Give again, word for word, every line in the entries below from the line with "NUUTAJARVI/ヌータヤルヴィ" up to and including the line with "désormais en version FR !", and no other line.

[Dataset entries]
* * * * * * *

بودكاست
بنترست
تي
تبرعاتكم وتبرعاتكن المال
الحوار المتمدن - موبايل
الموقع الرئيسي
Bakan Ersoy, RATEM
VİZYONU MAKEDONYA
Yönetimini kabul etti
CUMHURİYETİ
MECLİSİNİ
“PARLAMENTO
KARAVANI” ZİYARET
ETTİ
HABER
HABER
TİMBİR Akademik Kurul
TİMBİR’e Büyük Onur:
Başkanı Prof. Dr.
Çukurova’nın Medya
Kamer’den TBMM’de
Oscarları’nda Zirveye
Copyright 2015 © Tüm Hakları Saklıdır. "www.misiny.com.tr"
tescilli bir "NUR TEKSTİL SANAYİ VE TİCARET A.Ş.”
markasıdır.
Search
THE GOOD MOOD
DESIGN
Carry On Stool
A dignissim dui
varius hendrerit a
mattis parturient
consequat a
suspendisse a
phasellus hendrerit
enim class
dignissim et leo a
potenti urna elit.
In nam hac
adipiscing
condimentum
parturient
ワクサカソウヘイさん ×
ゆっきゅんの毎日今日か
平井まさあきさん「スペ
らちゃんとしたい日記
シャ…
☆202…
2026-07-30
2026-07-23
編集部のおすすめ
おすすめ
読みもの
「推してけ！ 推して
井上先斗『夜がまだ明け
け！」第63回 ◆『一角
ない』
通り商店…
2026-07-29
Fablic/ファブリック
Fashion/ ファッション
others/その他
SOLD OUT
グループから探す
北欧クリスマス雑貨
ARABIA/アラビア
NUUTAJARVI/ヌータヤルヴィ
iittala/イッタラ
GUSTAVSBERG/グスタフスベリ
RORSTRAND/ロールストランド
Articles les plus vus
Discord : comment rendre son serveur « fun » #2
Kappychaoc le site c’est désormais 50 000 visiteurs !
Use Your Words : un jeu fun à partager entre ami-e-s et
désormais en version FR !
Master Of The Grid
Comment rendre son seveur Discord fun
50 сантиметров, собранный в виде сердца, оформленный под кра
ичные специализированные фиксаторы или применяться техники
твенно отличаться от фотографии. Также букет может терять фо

* * * * * * *

# Exercise output
NUUTAJARVI/ヌータヤルヴィ
iittala/イッタラ
GUSTAVSBERG/グスタフスベリ
RORSTRAND/ロールストランド
Articles les plus vus
Discord : comment rendre son serveur « fun » #2
Kappychaoc le site c’est désormais 50 000 visiteurs !
Use Your Words : un jeu fun à partager entre ami-e-s et
désormais en version FR !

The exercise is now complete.